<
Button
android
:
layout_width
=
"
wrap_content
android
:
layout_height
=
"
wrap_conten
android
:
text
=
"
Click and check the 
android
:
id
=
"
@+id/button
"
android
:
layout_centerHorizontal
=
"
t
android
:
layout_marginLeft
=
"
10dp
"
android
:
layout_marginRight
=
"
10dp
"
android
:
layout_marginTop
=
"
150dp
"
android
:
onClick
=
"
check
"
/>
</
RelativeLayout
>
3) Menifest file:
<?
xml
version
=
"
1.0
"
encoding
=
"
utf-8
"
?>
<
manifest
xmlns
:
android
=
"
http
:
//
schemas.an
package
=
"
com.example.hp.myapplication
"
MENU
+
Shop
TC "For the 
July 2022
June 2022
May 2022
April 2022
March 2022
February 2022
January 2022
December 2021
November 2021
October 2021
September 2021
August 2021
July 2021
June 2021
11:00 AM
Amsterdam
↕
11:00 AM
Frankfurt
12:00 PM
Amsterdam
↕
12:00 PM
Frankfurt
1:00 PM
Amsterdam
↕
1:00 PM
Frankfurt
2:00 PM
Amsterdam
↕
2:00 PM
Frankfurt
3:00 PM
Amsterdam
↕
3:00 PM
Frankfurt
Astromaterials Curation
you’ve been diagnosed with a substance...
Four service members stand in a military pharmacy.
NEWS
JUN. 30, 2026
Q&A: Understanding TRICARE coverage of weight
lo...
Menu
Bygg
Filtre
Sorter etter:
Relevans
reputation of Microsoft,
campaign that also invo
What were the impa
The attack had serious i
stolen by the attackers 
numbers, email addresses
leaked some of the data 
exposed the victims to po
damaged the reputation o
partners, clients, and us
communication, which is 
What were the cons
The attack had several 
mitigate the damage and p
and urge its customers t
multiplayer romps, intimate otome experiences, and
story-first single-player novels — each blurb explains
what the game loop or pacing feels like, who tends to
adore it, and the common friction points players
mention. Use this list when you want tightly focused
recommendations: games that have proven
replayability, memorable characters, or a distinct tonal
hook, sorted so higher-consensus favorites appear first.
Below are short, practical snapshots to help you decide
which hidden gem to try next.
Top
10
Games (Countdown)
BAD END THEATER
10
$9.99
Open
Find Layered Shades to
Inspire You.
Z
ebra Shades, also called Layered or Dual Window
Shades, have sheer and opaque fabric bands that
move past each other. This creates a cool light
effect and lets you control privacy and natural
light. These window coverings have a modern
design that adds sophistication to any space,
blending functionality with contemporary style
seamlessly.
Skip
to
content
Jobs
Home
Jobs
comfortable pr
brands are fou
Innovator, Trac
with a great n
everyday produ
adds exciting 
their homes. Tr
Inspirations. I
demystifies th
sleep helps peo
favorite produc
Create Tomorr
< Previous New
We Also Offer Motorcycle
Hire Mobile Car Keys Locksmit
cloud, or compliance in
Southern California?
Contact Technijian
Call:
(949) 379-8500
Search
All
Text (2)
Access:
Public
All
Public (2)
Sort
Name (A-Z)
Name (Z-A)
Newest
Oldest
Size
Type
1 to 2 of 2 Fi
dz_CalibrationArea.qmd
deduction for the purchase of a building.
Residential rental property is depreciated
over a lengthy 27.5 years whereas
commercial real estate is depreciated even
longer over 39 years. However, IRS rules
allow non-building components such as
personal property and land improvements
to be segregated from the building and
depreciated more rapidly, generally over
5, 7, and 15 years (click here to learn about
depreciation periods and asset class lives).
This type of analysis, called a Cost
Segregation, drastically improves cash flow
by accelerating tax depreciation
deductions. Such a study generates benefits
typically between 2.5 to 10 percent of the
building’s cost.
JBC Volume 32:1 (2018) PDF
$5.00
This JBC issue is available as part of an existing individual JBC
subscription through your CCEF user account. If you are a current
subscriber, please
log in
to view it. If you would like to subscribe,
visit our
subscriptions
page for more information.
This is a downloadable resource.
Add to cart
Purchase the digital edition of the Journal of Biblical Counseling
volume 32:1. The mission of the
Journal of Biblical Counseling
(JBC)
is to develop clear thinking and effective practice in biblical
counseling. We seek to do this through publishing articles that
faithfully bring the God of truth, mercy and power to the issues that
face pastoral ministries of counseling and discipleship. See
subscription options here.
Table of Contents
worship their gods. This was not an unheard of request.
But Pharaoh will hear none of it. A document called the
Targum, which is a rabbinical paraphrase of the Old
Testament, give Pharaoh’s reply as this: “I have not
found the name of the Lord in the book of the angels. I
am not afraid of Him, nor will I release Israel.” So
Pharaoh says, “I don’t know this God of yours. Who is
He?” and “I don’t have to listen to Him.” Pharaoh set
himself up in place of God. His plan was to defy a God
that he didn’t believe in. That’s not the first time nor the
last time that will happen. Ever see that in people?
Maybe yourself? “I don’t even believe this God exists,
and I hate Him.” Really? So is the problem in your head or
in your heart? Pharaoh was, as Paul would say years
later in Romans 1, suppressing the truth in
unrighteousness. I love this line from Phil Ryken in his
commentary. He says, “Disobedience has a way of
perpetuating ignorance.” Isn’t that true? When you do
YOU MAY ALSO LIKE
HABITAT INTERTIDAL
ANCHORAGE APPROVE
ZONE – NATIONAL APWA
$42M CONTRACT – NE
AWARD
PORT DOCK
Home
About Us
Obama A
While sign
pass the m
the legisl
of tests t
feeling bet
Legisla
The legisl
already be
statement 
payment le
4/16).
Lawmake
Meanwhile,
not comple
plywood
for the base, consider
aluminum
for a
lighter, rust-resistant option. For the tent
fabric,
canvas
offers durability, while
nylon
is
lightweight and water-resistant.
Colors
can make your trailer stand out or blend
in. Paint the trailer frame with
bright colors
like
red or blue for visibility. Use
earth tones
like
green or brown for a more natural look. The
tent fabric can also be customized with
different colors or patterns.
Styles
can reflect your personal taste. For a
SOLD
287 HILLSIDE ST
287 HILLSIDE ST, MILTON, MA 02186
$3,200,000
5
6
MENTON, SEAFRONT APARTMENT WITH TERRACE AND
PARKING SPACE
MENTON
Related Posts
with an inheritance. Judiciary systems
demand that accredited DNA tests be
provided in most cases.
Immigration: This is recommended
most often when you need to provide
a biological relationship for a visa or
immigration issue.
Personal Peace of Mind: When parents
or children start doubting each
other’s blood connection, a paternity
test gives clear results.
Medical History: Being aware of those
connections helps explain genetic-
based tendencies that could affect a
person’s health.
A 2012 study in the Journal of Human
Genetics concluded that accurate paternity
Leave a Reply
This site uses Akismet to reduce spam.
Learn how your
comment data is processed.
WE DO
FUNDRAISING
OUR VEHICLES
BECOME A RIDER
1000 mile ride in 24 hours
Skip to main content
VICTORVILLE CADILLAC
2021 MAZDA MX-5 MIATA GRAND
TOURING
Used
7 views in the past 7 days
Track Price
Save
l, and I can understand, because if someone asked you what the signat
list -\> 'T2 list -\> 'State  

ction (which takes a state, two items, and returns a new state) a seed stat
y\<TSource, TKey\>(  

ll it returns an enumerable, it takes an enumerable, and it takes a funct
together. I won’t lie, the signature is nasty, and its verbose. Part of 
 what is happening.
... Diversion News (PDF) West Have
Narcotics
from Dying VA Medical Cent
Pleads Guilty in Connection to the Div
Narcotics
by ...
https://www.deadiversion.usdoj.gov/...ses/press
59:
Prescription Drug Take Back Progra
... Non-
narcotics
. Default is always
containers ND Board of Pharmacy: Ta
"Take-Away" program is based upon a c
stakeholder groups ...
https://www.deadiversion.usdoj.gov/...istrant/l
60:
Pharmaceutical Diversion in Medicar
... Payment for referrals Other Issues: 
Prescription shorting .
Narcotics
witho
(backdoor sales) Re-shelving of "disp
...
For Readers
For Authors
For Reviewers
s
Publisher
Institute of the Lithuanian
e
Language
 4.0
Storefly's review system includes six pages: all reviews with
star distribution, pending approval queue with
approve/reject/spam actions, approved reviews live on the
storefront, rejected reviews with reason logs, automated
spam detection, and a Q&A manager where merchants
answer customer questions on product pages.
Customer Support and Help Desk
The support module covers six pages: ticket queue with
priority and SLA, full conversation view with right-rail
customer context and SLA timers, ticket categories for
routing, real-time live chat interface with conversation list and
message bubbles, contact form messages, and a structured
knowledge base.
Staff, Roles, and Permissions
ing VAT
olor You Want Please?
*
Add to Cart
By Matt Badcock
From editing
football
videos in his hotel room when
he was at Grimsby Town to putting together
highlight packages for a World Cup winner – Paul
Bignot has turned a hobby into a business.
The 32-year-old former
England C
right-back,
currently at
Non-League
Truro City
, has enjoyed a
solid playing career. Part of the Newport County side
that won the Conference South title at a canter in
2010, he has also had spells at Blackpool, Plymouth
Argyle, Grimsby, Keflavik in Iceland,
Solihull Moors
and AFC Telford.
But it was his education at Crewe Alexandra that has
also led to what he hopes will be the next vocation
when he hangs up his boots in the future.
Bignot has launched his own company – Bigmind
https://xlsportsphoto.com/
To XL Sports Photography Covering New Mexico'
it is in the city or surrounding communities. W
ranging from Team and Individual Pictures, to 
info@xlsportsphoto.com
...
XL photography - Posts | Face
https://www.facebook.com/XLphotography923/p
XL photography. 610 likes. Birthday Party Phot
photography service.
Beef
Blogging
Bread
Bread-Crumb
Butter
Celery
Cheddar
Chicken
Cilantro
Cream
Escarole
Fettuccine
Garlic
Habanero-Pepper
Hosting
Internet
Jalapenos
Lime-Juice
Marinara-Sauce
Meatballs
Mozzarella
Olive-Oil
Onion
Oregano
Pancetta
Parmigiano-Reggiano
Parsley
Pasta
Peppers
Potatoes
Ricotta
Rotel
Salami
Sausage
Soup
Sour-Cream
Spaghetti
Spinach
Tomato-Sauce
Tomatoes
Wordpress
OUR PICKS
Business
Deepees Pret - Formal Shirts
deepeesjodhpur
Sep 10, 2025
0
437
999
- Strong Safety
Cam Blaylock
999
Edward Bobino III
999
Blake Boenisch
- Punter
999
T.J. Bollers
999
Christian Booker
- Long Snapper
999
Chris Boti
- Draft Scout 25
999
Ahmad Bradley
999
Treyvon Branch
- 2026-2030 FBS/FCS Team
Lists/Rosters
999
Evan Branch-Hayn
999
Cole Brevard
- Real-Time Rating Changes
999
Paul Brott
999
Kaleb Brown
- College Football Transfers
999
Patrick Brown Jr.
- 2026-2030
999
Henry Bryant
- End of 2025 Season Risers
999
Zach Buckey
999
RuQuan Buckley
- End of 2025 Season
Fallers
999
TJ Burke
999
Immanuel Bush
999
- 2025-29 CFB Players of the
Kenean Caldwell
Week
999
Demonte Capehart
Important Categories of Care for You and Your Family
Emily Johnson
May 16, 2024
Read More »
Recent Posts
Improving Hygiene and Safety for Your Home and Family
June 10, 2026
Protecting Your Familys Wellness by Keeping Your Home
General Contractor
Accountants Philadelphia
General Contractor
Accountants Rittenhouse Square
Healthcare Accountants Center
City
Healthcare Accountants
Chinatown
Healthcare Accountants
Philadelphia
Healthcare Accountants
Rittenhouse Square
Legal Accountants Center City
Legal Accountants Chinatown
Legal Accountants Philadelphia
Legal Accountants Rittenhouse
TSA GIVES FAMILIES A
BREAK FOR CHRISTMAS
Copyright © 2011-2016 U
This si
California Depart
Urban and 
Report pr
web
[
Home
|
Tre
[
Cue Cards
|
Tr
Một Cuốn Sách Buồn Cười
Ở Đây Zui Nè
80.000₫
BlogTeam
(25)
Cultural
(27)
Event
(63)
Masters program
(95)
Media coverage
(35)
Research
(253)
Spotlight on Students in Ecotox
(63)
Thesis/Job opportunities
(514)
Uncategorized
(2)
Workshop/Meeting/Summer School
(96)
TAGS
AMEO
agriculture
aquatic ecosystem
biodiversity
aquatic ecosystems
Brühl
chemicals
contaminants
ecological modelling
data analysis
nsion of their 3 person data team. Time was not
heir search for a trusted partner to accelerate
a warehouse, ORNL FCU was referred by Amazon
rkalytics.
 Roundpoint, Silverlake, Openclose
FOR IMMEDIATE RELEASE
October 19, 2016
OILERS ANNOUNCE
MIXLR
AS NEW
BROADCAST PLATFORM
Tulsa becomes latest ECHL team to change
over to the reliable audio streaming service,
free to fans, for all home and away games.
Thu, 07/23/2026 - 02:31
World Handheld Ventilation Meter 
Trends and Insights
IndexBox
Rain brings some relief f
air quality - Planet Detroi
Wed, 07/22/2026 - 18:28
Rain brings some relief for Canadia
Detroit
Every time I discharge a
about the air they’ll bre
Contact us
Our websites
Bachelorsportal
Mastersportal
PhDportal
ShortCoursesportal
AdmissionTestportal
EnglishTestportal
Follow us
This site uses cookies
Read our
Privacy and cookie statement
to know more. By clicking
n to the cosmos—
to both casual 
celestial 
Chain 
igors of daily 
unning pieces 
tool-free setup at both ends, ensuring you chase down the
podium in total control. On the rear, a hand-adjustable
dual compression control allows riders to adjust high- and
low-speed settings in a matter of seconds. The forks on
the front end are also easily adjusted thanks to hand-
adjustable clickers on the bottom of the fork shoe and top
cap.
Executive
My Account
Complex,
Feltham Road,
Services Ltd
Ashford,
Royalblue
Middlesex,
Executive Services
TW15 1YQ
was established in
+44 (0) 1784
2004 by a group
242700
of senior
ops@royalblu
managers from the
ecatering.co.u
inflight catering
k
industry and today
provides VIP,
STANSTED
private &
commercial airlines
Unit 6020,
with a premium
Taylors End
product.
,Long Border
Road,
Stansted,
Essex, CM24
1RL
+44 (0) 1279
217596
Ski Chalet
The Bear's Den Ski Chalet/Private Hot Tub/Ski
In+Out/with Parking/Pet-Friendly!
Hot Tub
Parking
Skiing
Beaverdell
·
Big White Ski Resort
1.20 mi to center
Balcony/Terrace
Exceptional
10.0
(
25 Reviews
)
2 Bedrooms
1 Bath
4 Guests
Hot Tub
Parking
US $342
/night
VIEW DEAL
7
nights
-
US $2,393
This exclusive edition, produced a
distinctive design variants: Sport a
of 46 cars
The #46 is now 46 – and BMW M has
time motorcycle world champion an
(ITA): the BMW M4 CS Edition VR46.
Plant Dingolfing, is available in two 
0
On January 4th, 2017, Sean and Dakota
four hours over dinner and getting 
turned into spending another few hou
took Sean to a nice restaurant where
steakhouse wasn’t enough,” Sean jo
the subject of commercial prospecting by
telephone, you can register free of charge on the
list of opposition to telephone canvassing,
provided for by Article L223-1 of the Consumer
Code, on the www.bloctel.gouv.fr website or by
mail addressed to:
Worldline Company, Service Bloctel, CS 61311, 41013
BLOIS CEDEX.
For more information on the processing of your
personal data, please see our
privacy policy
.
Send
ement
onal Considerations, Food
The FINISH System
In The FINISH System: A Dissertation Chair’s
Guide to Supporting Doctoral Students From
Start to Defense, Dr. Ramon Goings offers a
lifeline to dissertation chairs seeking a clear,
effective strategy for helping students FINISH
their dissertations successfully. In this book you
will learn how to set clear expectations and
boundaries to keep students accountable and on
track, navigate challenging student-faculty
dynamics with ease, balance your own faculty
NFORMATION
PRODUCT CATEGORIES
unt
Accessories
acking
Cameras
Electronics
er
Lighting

---

> _ASSIGNMENT_:
Reproduce everything from the line containing "ll it returns" down to the line containing "For Authors", swapping "Readers" for "Subscribers" and leaving all else unchanged.

> _ANSWER TO THE PROBLEM_:
ll it returns an enumerable, it takes an enumerable, and it takes a funct
together. I won’t lie, the signature is nasty, and its verbose. Part of 
 what is happening.
... Diversion News (PDF) West Have
Narcotics
from Dying VA Medical Cent
Pleads Guilty in Connection to the Div
Narcotics
by ...
https://www.deadiversion.usdoj.gov/...ses/press
59:
Prescription Drug Take Back Progra
... Non-
narcotics
. Default is always
containers ND Board of Pharmacy: Ta
"Take-Away" program is based upon a c
stakeholder groups ...
https://www.deadiversion.usdoj.gov/...istrant/l
60:
Pharmaceutical Diversion in Medicar
... Payment for referrals Other Issues: 
Prescription shorting .
Narcotics
witho
(backdoor sales) Re-shelving of "disp
...
For Subscribers
For Authors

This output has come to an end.